The average person loses around 10 cups of water per day (or more if you engage in vigorous exercise): 2 due to sweating, 2 through breathing, and the rest through excreting waste. We have to replenish this constantly, preferably through water and food, not just coffee and Diet Coke! Depending upon your metabolism, size, activity level and environment, you could need to replace more or less water.

What is water responsible for? Without water, life would not be possible as it allows for almost all reactions to take place including breathing, digestion, and all organ function.

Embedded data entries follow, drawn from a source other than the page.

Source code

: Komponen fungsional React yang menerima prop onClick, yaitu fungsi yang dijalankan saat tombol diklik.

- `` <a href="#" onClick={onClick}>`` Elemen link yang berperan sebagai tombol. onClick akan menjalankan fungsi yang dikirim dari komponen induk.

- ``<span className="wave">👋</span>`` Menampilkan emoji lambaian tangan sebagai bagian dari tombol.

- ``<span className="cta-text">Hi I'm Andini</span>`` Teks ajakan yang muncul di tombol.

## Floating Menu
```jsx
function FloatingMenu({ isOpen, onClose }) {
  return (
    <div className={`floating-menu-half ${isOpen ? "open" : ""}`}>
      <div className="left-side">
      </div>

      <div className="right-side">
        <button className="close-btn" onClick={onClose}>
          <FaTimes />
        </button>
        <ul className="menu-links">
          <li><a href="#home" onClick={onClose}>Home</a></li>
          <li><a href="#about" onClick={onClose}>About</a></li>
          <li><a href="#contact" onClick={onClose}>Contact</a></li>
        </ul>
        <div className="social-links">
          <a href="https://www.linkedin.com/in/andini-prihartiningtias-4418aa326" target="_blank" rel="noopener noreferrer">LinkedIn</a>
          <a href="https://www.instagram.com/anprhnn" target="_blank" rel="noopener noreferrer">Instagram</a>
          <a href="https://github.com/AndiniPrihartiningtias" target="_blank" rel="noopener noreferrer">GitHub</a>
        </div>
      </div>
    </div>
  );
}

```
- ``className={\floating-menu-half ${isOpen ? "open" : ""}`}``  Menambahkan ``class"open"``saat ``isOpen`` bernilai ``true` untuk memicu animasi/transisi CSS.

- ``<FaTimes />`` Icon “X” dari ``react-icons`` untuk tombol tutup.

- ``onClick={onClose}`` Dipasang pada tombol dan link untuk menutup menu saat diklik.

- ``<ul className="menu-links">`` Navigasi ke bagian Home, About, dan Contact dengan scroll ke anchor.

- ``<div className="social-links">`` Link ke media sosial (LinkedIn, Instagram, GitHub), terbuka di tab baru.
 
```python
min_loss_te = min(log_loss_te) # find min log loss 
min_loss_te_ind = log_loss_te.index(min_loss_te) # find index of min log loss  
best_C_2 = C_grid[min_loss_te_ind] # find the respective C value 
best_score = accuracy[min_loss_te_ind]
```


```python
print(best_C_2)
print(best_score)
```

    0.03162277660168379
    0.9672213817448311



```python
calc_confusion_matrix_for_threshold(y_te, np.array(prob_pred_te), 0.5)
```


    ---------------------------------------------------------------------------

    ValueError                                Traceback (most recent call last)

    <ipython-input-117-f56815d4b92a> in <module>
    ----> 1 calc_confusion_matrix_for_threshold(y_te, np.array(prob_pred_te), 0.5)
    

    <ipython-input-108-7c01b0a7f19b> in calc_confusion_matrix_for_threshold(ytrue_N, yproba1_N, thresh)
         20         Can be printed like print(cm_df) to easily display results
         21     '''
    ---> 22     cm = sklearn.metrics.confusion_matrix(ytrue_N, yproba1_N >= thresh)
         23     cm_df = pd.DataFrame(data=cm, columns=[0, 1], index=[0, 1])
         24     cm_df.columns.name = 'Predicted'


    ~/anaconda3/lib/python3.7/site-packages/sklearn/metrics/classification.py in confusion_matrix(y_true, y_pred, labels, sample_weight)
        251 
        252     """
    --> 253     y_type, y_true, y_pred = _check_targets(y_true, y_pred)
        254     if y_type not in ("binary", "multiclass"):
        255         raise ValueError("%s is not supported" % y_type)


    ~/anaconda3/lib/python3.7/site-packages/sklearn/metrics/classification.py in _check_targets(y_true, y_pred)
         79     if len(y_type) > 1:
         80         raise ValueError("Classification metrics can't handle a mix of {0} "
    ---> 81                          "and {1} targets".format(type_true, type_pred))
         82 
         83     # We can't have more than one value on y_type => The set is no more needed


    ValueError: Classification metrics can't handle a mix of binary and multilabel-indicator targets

It helps to balance out the acids, cushion joints, protect organs, and allows muscles to contract and relax (work!). Water allows your body to stay anabolic and help build muscle/lose fat!


Sodium is the primary regulator of extracellular fluid. If you take in extra salt, you will naturally crave more fluid as your body is attempting to regulate proper water to sodium ratio. While sodium is responsible for many important functions such as nerve transmission and muscle contractions, it is typically over-consumed.

The RDA for sodium is roughly 2400mg a day. With fast food, soda, eating out, etc. the average adult is taking in closer to 4000–8400mg a day! This can lead to swelling, pain, high blood pressure and damage to internal structures. There is no benefit to having extra sodium, but there are many unwanted side effects.

This is why it is important to stick to whole foods – food found in nature in its natural state (if you can, get organic). Avoid processed foods, fast food, and dining out as much as possible. When eating out, ask them to cook your food with no salt. Avoid frozen dinners, crackers, chips, deli meats that are cured, sodas, and so forth.


Alcohol is calorically dense, and yet it doesn’t make you full. Could you eat 7 apples? Could you do 7 shots? Alcohol contains 7 kcal per gram vs. 4 kcal of protein or even 4 kcals of carbs. This means every gram of alcohol has almost 2x the calories of protein and carbs!

Plus, alcohol provides no nutritional value. It will, however, help you make worse food choices and reduce the capacity of your metabolism by reducing your ability to use fat as energy when in your blood.

Check it out:

1 beer = 150 calories

Light beer = 90 to 110 calories

9 oz. wine = 160 calories

1.5 oz. liquor = 90 calories

Limit your alcohol to 1 or 2 times per week at most. If you have a meal designated to eat whatever you like (we call it a “cheat meal”), try to have your alcohol then and get all the bad calories done at one time. If you just have a drink, that is a cheat meal by itself. Within a meal, it is part of it. Go easy, as drinks add up quickly. No more than 3 drinks a week at MOST!